Although we can estimate similarity between microbial communities across bands and individuals, we do not yet know how this relates to functional variation or fitness proxies at the subpopulation (i.e. band) level. Genetic determinants of microbiome composition, and thus the heritability of microbiomes, have been demonstrated across a range of host taxa [4, 29, 30, 57]. That band-level differences in microbiome composition were also significant in the core microbiome further supports the notion that group-level selection may occur within host microbiomes. However, dispersal of individuals between bands means that subpopulations are not genetically isolated. To further understand the potential for microbiome to act as a unit that selection can act on, it would be valuable to quantify the relative contributions of genetic, environmental, and social factors that determine microbiome composition within this system (and across a range of hosts) and to link these to fitness outcomes such as reproductive success and disease susceptibility.
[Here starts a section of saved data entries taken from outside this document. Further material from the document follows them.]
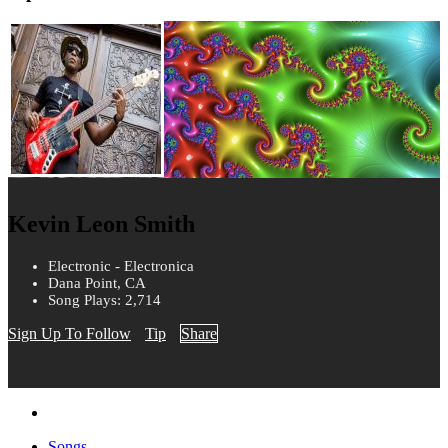
Kevin Leon Smith
Electronic - Electronica
Dana Point, CA
Song Plays: 2,714
Sign Up To Follow
Tip
Share
Songs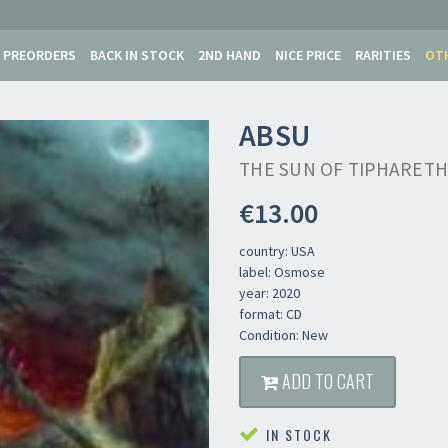
PREORDERS
BACK IN STOCK
2ND HAND
NICE PRICE
RARITIES
OT
ABSU
THE SUN OF TIPHARETH
€13.00
country: USA
label: Osmose
year: 2020
format: CD
Condition: New
ADD TO CART
IN STOCK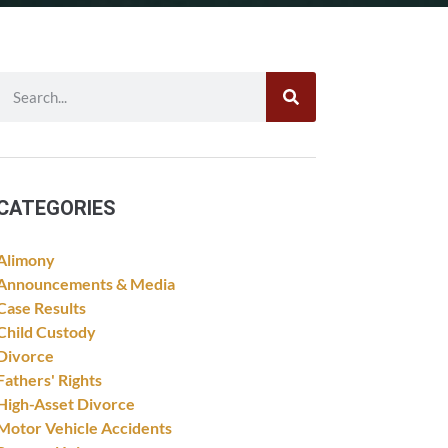
CATEGORIES
Alimony
Announcements & Media
Case Results
Child Custody
Divorce
Fathers' Rights
High-Asset Divorce
Motor Vehicle Accidents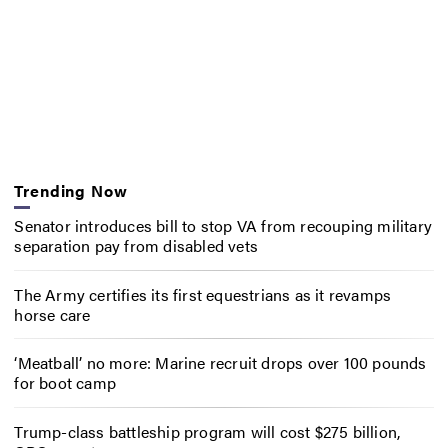
Trending Now
Senator introduces bill to stop VA from recouping military
separation pay from disabled vets
The Army certifies its first equestrians as it revamps
horse care
‘Meatball’ no more: Marine recruit drops over 100 pounds
for boot camp
Trump-class battleship program will cost $275 billion,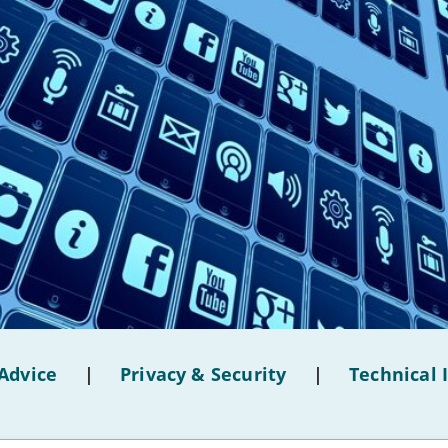
Advice
|
Privacy & Security
|
Technical 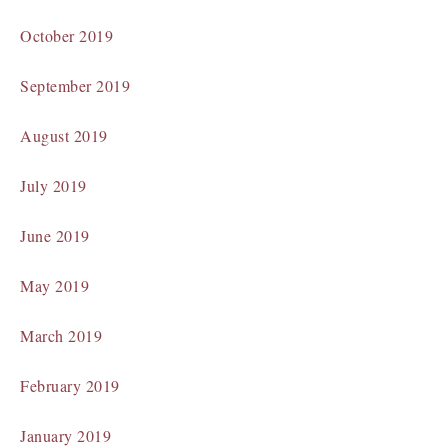
October 2019
September 2019
August 2019
July 2019
June 2019
May 2019
March 2019
February 2019
January 2019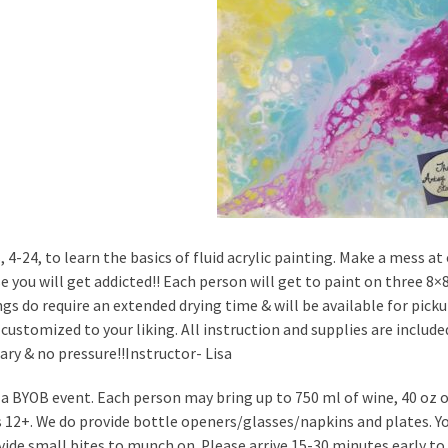
s, 4-24, to learn the basics of fluid acrylic painting. Make a mess 
e you will get addicted!! Each person will get to paint on three 8×8
ngs do require an extended drying time & will be available for picku
customized to your liking. All instruction and supplies are included
ary & no pressure!!Instructor- Lisa
s a BYOB event. Each person may bring up to 750 ml of wine, 40 oz of
is 12+. We do provide bottle openers/glasses/napkins and plates. 
vide small bites to munch on. Please arrive 15-30 minutes early to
We also demonstrate differences between life stages in microbiome composition of Carneddau ponies; foals had considerably different microbiome composition to both sub-adults and adults. Similar changes in microbiome composition across host development have been seen in other host organisms [10, 29, 65]. For mammals, this is particularly evident for nursing young compared with weaned individuals [66,67,68], and this most likely explains the results we see in our data. There was an absence of unique genera in the microbiome of foals, indicating the transition to a grass-based diet leads to the assimilation of additional bacterial groups into the gut microbiome, potentially through environmental transmission. Although gut microbiome composition has been shown to differ between sexes [69], we found that microbiomes were not significantly different between males and females for this population of semi-feral ponies. However, this may reflect a low number of males in the analysis. It would be of interest to follow changes in male microbiome across dispersion and particularly shifts in composition as stallions form new family groups and their microbiome is influenced by, and influences, new mares joining their band.

Conclusions

Here, we show that semi-feral ponies exhibit variation in microbiome composition between bands, which may relate to social, dietary, and environmental factors. In addition, due to the high level of within-individual variation, the direction of group selection may be influenced by the individual members present in the band. Spatial structuring was also identified within bands, suggesting that despite communal living, social behaviours still influence microbiome composition. We identify two such interactions; mother-offspring and stallion-mare, that lead to more similar microbiomes, indicating that individuals influence the microbiome composition of one another and ultimately the group. Thus, we provide novel evidence that microbiome composition is structured at multiple levels within populations. The functional implications of this require further research.